While the actor loses his dignity.

In the present, our scrappy band of scientists escape and also travel back in time, but they're too late. So they go back in time even further creating time loops within time loops. And it gets pretty damn confusing. Imagine if Michael Bay was blackmailed into remaking Primer by Kirk Cameron, and you get the idea.

At one point, Ahmed succeeds in creating a "world without filthy Christian scum," but it's an apocalyptic wasteland. Why? Because he's created an existence "without forgiveness." You know, that abstract moral concept that is apparently exclusive to Christians who, by the way, haven't always been so super at forgiveness, either.

In the past, Simon actually gets to meet Jesus and reacts with all the awe and wonder of -- just kidding, he says this shit: 

As for Jesus, he A) somehow magically speaks English and B) is played by former American Idol contestant/current real estate agent Jason Castro (whose parents are Columbian, by the way). Simon tries to convince Jesus not to go through with the resurrection because he's seen part of a bootleg copy of The Passion of the Christ. Jesus insists that he's going through with it, never pausing to question what a "movie" is, and as he leaves, drops a Terminator reference.

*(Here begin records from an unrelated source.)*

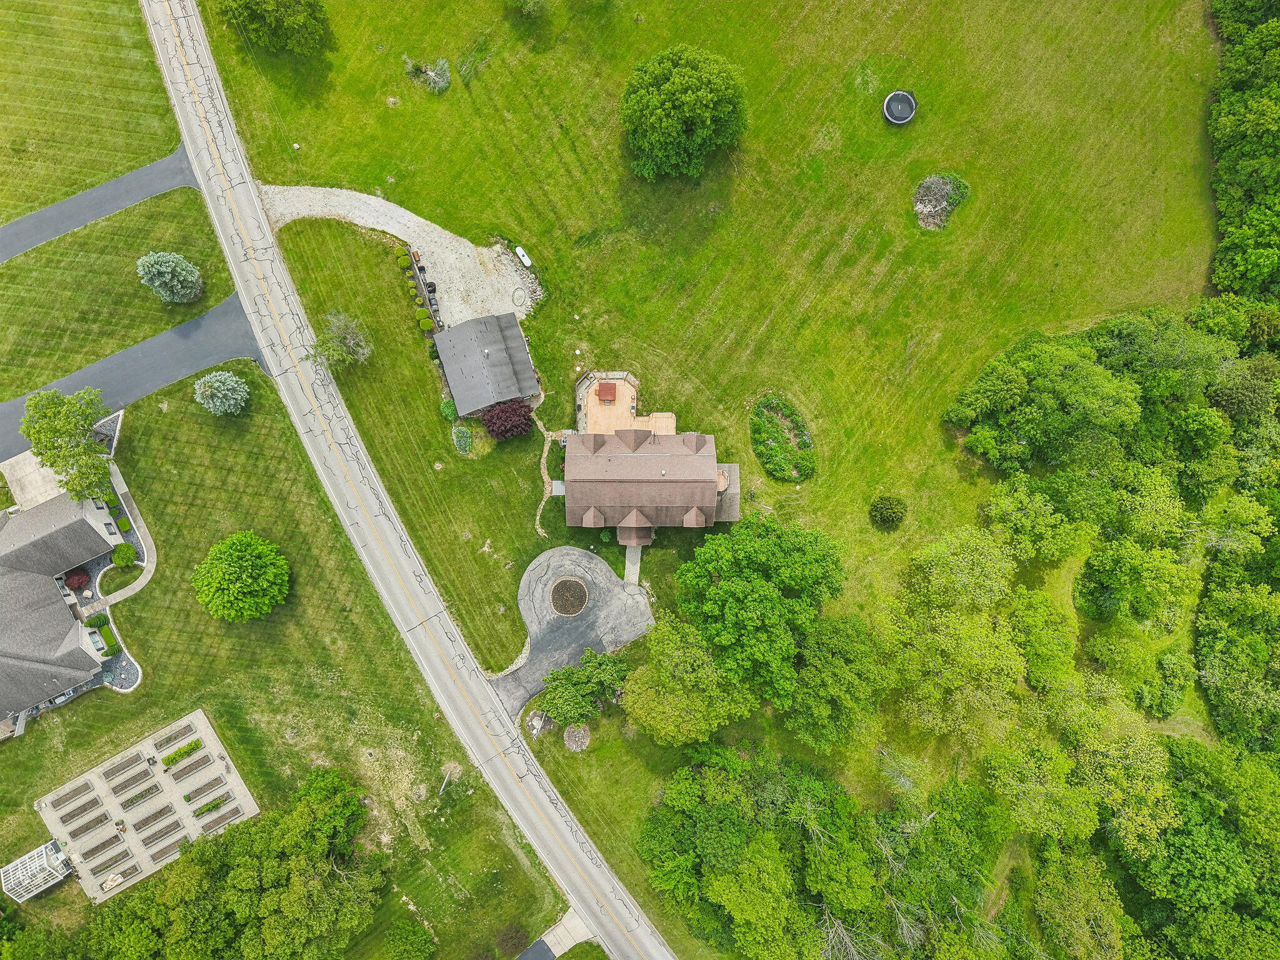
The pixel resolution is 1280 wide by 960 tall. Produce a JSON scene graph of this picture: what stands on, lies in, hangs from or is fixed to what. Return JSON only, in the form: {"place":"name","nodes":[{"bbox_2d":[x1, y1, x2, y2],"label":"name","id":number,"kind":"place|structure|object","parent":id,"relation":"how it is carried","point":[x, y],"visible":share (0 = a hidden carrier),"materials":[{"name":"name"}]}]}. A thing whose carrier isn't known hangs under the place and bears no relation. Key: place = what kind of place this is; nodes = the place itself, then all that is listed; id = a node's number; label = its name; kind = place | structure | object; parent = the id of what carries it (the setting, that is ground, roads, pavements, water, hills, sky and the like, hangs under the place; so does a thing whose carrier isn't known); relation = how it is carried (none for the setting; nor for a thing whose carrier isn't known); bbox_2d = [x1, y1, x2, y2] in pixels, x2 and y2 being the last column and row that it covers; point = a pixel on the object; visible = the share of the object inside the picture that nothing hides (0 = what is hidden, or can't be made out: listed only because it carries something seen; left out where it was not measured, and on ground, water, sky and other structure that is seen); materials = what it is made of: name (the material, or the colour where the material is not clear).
{"place":"outdoors","nodes":[
{"label":"outdoors","id":0,"kind":"place"},
{"bbox_2d":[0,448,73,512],"label":"concrete patio","id":1,"kind":"structure","parent":0,"point":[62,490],"materials":[{"name":"concrete"}]},
{"bbox_2d":[0,474,131,730],"label":"house","id":2,"kind":"structure","parent":0,"point":[1,560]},
{"bbox_2d":[0,0,186,221],"label":"lawn","id":3,"kind":"structure","parent":0,"point":[78,189],"materials":[{"name":"green plant"}]},
{"bbox_2d":[0,145,203,261],"label":"driveway","id":4,"kind":"structure","parent":0,"point":[27,224],"materials":[{"name":"grey asphalt"}]},
{"bbox_2d":[0,183,242,399],"label":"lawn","id":5,"kind":"structure","parent":0,"point":[64,372],"materials":[{"name":"green plant"}]},
{"bbox_2d":[137,250,202,302],"label":"tree","id":6,"kind":"object","parent":5,"relation":"on","point":[157,283],"visible":0.99,"materials":[{"name":"plant"}]},
{"bbox_2d":[86,471,157,610],"label":"walkway","id":7,"kind":"structure","parent":0,"point":[136,587],"materials":[{"name":"grey concrete"}]},
{"bbox_2d":[1,293,267,458],"label":"driveway","id":8,"kind":"structure","parent":0,"point":[226,315],"materials":[{"name":"grey asphalt"}]},
{"bbox_2d":[0,363,567,956],"label":"lawn","id":9,"kind":"structure","parent":0,"point":[112,695],"materials":[{"name":"green plant"}]},
{"bbox_2d":[1,840,71,902],"label":"greenhouse","id":10,"kind":"object","parent":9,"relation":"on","point":[59,875],"visible":0.87,"materials":[{"name":"white metal"}]},
{"bbox_2d":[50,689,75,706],"label":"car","id":11,"kind":"object","parent":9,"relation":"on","point":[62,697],"visible":0.7,"materials":[{"name":"metal"}]},
{"bbox_2d":[20,385,116,503],"label":"tree","id":12,"kind":"object","parent":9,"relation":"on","point":[35,439],"visible":0.98,"materials":[{"name":"green plant"}]},
{"bbox_2d":[63,566,90,591],"label":"red shrub","id":13,"kind":"object","parent":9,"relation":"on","point":[80,582],"visible":0.86,"materials":[{"name":"red plant"}]},
{"bbox_2d":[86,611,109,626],"label":"shrub","id":14,"kind":"object","parent":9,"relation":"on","point":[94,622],"visible":0.79,"materials":[{"name":"green plant"}]},
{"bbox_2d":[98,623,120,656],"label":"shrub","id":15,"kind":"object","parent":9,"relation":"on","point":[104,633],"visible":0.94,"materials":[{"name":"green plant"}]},
{"bbox_2d":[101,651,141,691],"label":"bed","id":16,"kind":"object","parent":9,"relation":"on","point":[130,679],"visible":0.69,"materials":[{"name":"grey gravel"}]},
{"bbox_2d":[115,515,131,532],"label":"shrub","id":17,"kind":"object","parent":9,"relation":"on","point":[123,522],"visible":0.95,"materials":[{"name":"green plant"}]},
{"bbox_2d":[111,542,136,566],"label":"shrub","id":18,"kind":"object","parent":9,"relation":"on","point":[120,555],"visible":0.99,"materials":[{"name":"green plant"}]},
{"bbox_2d":[35,710,259,903],"label":"vegetable garden","id":19,"kind":"object","parent":9,"relation":"on","point":[210,732],"visible":0.64,"materials":[{"name":"concrete"}]},
{"bbox_2d":[47,781,96,809],"label":"planter bed","id":20,"kind":"object","parent":19,"relation":"in","point":[85,786],"visible":0.93,"materials":[{"name":"brown soil"}]},
{"bbox_2d":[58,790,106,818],"label":"planter bed","id":21,"kind":"object","parent":19,"relation":"in","point":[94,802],"visible":0.94,"materials":[{"name":"brown soil"}]},
{"bbox_2d":[59,801,111,833],"label":"planter","id":22,"kind":"object","parent":19,"relation":"in","point":[91,821],"visible":0.96,"materials":[{"name":"brown soil"}]},
{"bbox_2d":[76,829,125,857],"label":"planter bed","id":23,"kind":"object","parent":19,"relation":"in","point":[115,837],"visible":0.96,"materials":[{"name":"brown soil"}]},
{"bbox_2d":[88,845,134,873],"label":"planter bed","id":24,"kind":"object","parent":19,"relation":"in","point":[102,864],"visible":0.95,"materials":[{"name":"brown soil"}]},
{"bbox_2d":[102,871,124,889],"label":"tarp","id":25,"kind":"object","parent":19,"relation":"on","point":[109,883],"visible":0.86,"materials":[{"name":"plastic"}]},
{"bbox_2d":[102,750,146,779],"label":"planter bed","id":26,"kind":"object","parent":19,"relation":"in","point":[128,762],"visible":0.94,"materials":[{"name":"brown soil"}]},
{"bbox_2d":[108,761,154,793],"label":"planter bed","id":27,"kind":"object","parent":19,"relation":"in","point":[128,780],"visible":0.95,"materials":[{"name":"brown soil"}]},
{"bbox_2d":[115,776,163,807],"label":"planter bed","id":28,"kind":"object","parent":19,"relation":"in","point":[149,789],"visible":0.95,"materials":[{"name":"brown soil"}]},
{"bbox_2d":[128,801,179,830],"label":"planter bed","id":29,"kind":"object","parent":19,"relation":"in","point":[147,821],"visible":0.96,"materials":[{"name":"brown soil"}]},
{"bbox_2d":[138,816,184,846],"label":"planter bed","id":30,"kind":"object","parent":19,"relation":"in","point":[165,829],"visible":0.95,"materials":[{"name":"brown soil"}]},
{"bbox_2d":[146,835,191,865],"label":"planter bed","id":31,"kind":"object","parent":19,"relation":"in","point":[165,850],"visible":0.85,"materials":[{"name":"brown soil"}]},
{"bbox_2d":[150,719,194,748],"label":"planter","id":32,"kind":"object","parent":19,"relation":"in","point":[168,738],"visible":0.92,"materials":[{"name":"brown soil"}]},
{"bbox_2d":[160,738,203,766],"label":"planter","id":33,"kind":"object","parent":19,"relation":"in","point":[184,751],"visible":0.97,"materials":[{"name":"green plant"}]},
{"bbox_2d":[165,752,215,781],"label":"planter bed","id":34,"kind":"object","parent":19,"relation":"in","point":[186,772],"visible":0.95,"materials":[{"name":"brown soil"}]},
{"bbox_2d":[180,771,229,801],"label":"planter bed","id":35,"kind":"object","parent":19,"relation":"in","point":[202,789],"visible":0.95,"materials":[{"name":"brown soil"}]},
{"bbox_2d":[191,790,235,816],"label":"planter","id":36,"kind":"object","parent":19,"relation":"in","point":[207,810],"visible":0.91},
{"bbox_2d":[195,804,244,834],"label":"planter bed","id":37,"kind":"object","parent":19,"relation":"in","point":[205,829],"visible":0.83,"materials":[{"name":"brown soil"}]},
{"bbox_2d":[193,370,249,415],"label":"tree","id":38,"kind":"object","parent":9,"relation":"on","point":[229,383],"visible":0.99,"materials":[{"name":"plant"}]},
{"bbox_2d":[58,763,384,959],"label":"tree cluster","id":39,"kind":"object","parent":9,"relation":"on","point":[319,888],"visible":0.99,"materials":[{"name":"green plant"}]},
{"bbox_2d":[193,530,289,622],"label":"tree","id":40,"kind":"object","parent":9,"relation":"on","point":[245,563],"visible":0.99,"materials":[{"name":"green plant"}]},
{"bbox_2d":[383,917,435,959],"label":"tree","id":41,"kind":"object","parent":9,"relation":"on","point":[409,939],"visible":1,"materials":[{"name":"green plant"}]},
{"bbox_2d":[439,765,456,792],"label":"utility pole","id":42,"kind":"object","parent":9,"relation":"on","point":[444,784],"visible":0.96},
{"bbox_2d":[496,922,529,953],"label":"shrub","id":43,"kind":"object","parent":9,"relation":"on","point":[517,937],"visible":0.96,"materials":[{"name":"plant"}]},
{"bbox_2d":[262,181,539,325],"label":"gravel driveway","id":44,"kind":"structure","parent":0,"point":[528,302],"materials":[{"name":"grey gravel"}]},
{"bbox_2d":[514,245,533,267],"label":"propane tank","id":45,"kind":"object","parent":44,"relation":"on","point":[517,251],"visible":0.94,"materials":[{"name":"white metal"}]},
{"bbox_2d":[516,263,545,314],"label":"rock border","id":46,"kind":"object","parent":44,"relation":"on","point":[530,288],"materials":[{"name":"grey stone"}]},
{"bbox_2d":[144,0,666,955],"label":"road","id":47,"kind":"structure","parent":0,"point":[626,945],"materials":[{"name":"grey asphalt"}]},
{"bbox_2d":[432,310,541,418],"label":"garage","id":48,"kind":"structure","parent":0,"point":[528,367],"materials":[{"name":"grey asphalt"}]},
{"bbox_2d":[514,936,555,959],"label":"driveway","id":49,"kind":"structure","parent":0,"point":[542,947],"materials":[{"name":"grey asphalt"}]},
{"bbox_2d":[533,420,566,536],"label":"path","id":50,"kind":"structure","parent":0,"point":[542,466],"materials":[{"name":"beige stone"}]},
{"bbox_2d":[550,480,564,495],"label":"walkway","id":51,"kind":"structure","parent":0,"point":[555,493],"visible":0.65,"materials":[{"name":"white"}]},
{"bbox_2d":[523,906,595,959],"label":"driveway","id":52,"kind":"structure","parent":0,"point":[563,942],"materials":[{"name":"grey concrete"}]},
{"bbox_2d":[492,543,653,718],"label":"driveway","id":53,"kind":"structure","parent":0,"point":[600,576],"materials":[{"name":"grey asphalt"}]},
{"bbox_2d":[549,576,588,615],"label":"round planter","id":54,"kind":"object","parent":53,"relation":"in","point":[565,582],"visible":0.97,"materials":[{"name":"brown soil"}]},
{"bbox_2d":[623,540,642,588],"label":"walkway","id":55,"kind":"structure","parent":0,"point":[629,565],"materials":[{"name":"concrete"}]},
{"bbox_2d":[563,424,742,537],"label":"house","id":56,"kind":"structure","parent":0,"point":[587,522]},
{"bbox_2d":[190,0,1252,955],"label":"lawn","id":57,"kind":"structure","parent":0,"point":[873,122],"materials":[{"name":"green plant"}]},
{"bbox_2d":[220,0,331,54],"label":"tree","id":58,"kind":"object","parent":57,"relation":"on","point":[282,4],"visible":1,"materials":[{"name":"green plant"}]},
{"bbox_2d":[309,310,372,370],"label":"tree","id":59,"kind":"object","parent":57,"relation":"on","point":[350,340],"visible":1,"materials":[{"name":"plant"}]},
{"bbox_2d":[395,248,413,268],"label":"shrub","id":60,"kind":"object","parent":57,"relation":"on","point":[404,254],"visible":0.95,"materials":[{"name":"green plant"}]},
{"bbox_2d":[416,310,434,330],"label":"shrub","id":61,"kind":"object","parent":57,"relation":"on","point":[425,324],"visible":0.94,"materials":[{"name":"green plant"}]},
{"bbox_2d":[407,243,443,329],"label":"retaining wall","id":62,"kind":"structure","parent":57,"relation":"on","point":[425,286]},
{"bbox_2d":[403,55,452,93],"label":"shrub","id":63,"kind":"object","parent":57,"relation":"on","point":[430,74],"visible":0.97,"materials":[{"name":"green plant"}]},
{"bbox_2d":[439,398,458,421],"label":"shrub","id":64,"kind":"object","parent":57,"relation":"on","point":[449,407],"visible":0.87,"materials":[{"name":"green plant"}]},
{"bbox_2d":[451,424,473,453],"label":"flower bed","id":65,"kind":"object","parent":57,"relation":"on","point":[465,442],"visible":0.98,"materials":[{"name":"green plant"}]},
{"bbox_2d":[480,398,533,441],"label":"red tree","id":66,"kind":"object","parent":57,"relation":"on","point":[502,434],"visible":0.99,"materials":[{"name":"red plant"}]},
{"bbox_2d":[507,0,550,18],"label":"tree","id":67,"kind":"object","parent":57,"relation":"on","point":[531,4],"visible":1,"materials":[{"name":"green plant"}]},
{"bbox_2d":[526,710,553,736],"label":"rock pile","id":68,"kind":"object","parent":57,"relation":"on","point":[536,722],"visible":0.93,"materials":[{"name":"stone"}]},
{"bbox_2d":[563,724,590,750],"label":"mulch bed","id":69,"kind":"object","parent":57,"relation":"on","point":[573,745],"visible":0.99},
{"bbox_2d":[536,648,626,729],"label":"tree","id":70,"kind":"object","parent":57,"relation":"on","point":[555,708],"visible":0.98,"materials":[{"name":"green plant"}]},
{"bbox_2d":[575,370,672,435],"label":"wooden deck","id":71,"kind":"structure","parent":57,"relation":"on","point":[626,385],"materials":[{"name":"brown wood"}]},
{"bbox_2d":[595,381,618,402],"label":"hot tub","id":72,"kind":"object","parent":71,"relation":"on","point":[608,388],"visible":0.98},
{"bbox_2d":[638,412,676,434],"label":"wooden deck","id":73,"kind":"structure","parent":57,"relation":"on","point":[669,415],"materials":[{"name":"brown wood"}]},
{"bbox_2d":[621,45,748,179],"label":"tree","id":74,"kind":"object","parent":57,"relation":"on","point":[664,92],"visible":1,"materials":[{"name":"green plant"}]},
{"bbox_2d":[621,616,752,745],"label":"tree","id":75,"kind":"object","parent":57,"relation":"on","point":[653,692],"visible":0.99,"materials":[{"name":"green plant"}]},
{"bbox_2d":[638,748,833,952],"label":"tree","id":76,"kind":"object","parent":57,"relation":"on","point":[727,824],"visible":0.98,"materials":[{"name":"green plant"}]},
{"bbox_2d":[668,513,843,723],"label":"tree","id":77,"kind":"object","parent":57,"relation":"on","point":[737,598],"visible":0.99,"materials":[{"name":"green plant"}]},
{"bbox_2d":[750,394,812,481],"label":"flower bed","id":78,"kind":"object","parent":57,"relation":"on","point":[759,412],"visible":0.93,"materials":[{"name":"green plant"}]},
{"bbox_2d":[788,611,892,751],"label":"tree","id":79,"kind":"object","parent":57,"relation":"on","point":[830,635],"visible":0.98,"materials":[{"name":"green plant"}]},
{"bbox_2d":[867,492,908,529],"label":"shrub","id":80,"kind":"object","parent":57,"relation":"on","point":[894,512],"visible":0.99,"materials":[{"name":"green plant"}]},
{"bbox_2d":[882,89,917,124],"label":"trampoline","id":81,"kind":"object","parent":57,"relation":"on","point":[905,114],"visible":0.98,"materials":[{"name":"black fabric"}]},
{"bbox_2d":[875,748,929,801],"label":"bare tree","id":82,"kind":"object","parent":57,"relation":"on","point":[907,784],"visible":0.92,"materials":[{"name":"plant"}]},
{"bbox_2d":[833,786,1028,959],"label":"tree cluster","id":83,"kind":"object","parent":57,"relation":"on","point":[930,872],"visible":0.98,"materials":[{"name":"green plant"}]},
{"bbox_2d":[911,173,969,230],"label":"pile","id":84,"kind":"object","parent":57,"relation":"on","point":[925,184],"visible":0.91,"materials":[{"name":"grey wood"}]},
{"bbox_2d":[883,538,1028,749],"label":"tree","id":85,"kind":"object","parent":57,"relation":"on","point":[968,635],"visible":0.98,"materials":[{"name":"green plant"}]},
{"bbox_2d":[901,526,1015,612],"label":"tree","id":86,"kind":"object","parent":57,"relation":"on","point":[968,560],"visible":0.96,"materials":[{"name":"green plant"}]},
{"bbox_2d":[980,480,1093,563],"label":"tree","id":87,"kind":"object","parent":57,"relation":"on","point":[1040,520],"visible":0.99,"materials":[{"name":"green plant"}]},
{"bbox_2d":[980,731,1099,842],"label":"tree","id":88,"kind":"object","parent":57,"relation":"on","point":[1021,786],"visible":0.95,"materials":[{"name":"green plant"}]},
{"bbox_2d":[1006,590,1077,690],"label":"tree","id":89,"kind":"object","parent":57,"relation":"on","point":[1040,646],"visible":0.92,"materials":[{"name":"green plant"}]},
{"bbox_2d":[943,325,1147,472],"label":"tree","id":90,"kind":"object","parent":57,"relation":"on","point":[1032,434],"visible":0.99,"materials":[{"name":"green plant"}]},
{"bbox_2d":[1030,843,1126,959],"label":"tree","id":91,"kind":"object","parent":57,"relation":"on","point":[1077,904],"visible":0.99,"materials":[{"name":"green plant"}]},
{"bbox_2d":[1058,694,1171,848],"label":"tree","id":92,"kind":"object","parent":57,"relation":"on","point":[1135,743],"visible":0.84,"materials":[{"name":"green plant"}]},
{"bbox_2d":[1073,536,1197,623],"label":"tree","id":93,"kind":"object","parent":57,"relation":"on","point":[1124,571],"visible":0.99,"materials":[{"name":"green plant"}]},
{"bbox_2d":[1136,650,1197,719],"label":"tree","id":94,"kind":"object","parent":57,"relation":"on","point":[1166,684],"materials":[{"name":"green plant"}]},
{"bbox_2d":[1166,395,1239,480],"label":"tree","id":95,"kind":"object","parent":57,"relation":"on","point":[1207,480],"visible":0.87,"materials":[{"name":"green plant"}]},
{"bbox_2d":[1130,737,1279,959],"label":"tree","id":96,"kind":"object","parent":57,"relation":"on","point":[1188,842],"visible":0.93,"materials":[{"name":"green plant"}]},
{"bbox_2d":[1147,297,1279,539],"label":"tree cluster","id":97,"kind":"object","parent":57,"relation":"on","point":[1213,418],"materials":[{"name":"green plant"}]},
{"bbox_2d":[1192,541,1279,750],"label":"tree cluster","id":98,"kind":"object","parent":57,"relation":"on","point":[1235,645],"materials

This is perhaps a good point to pause and point out that this batshit crazy premise was already the basis for an actual comedy sketch. Back in 2002, Mad TV aired a Terminator parody in which the T-100 is similarly sent back in time to save Jesus' life. And as an added bonus, it's only 4 minutes instead of 109.

Meanwhile, Ram's girlfriend Amy is shot by Brandt, who, not to put too fine a point on it, has lost his faith. Ram tries to save her by stripping down to his underwear and using his clothes as a compress

Ram later meets up with Jesus and narrowly escapes a Roman Centurion who grabs Ram's underwear, exposing his ass crack.  

Was this scene shoehorned in just to add a little eye candy for the ladies in the audience? No, it's all an elaborate build-up to the eventual reveal that Ram changed history, and the Bible verse Mark 14:51 - 52 is about him: "A young man, wearing nothing but a linen garment, was following Jesus. When they seized him, he fled naked, leaving his garment behind."

Jesus, of course, returns from the dead with a full-on explosion. And as Simon dies, Ram comforts him by telling him that Jesus will be waiting in Heaven with a frat house full of beer, which somehow pacifies this cartoon character of a man.

In the end, Ram accepts Jesus and learns the power of forgiveness, refusing to revenge-kill Brandt. Then Brandt turns good and turns on Ahmed. Then Ram stabs Ahmed to death. 

Then every single death is negated by more time travel, including Heidi Montag's -- she gets saved by Ram after he travels back to make things right (while apparently giving every atrocity in human history a free pass).

Now obviously, there are a few things wrong with this movie. For one thing, the story's central arc is about our main character Ram Goldstein (a traditionally Jewish name), reluctantly accepting the teachings of Jesus Christ to please his girlfriend. And the shadowy cabal of menacing Muslims literally plotting to murder Jesus and obliterate the Christian faith feels like a panicky Fox News segment came to life and wrote this screenplay. It's especially dumb because Islam "reveres both Jesus and his mother" and still considers him a "prophet of God." 

Naturally, there's a post-credits scene teeing up a sequel (one of the time-traveling versions of Ram and Amy get stuck 20 years in the future where America at war with ... The Anti-Christ), which if produced, may inadvertently prove that there is, in fact, no God.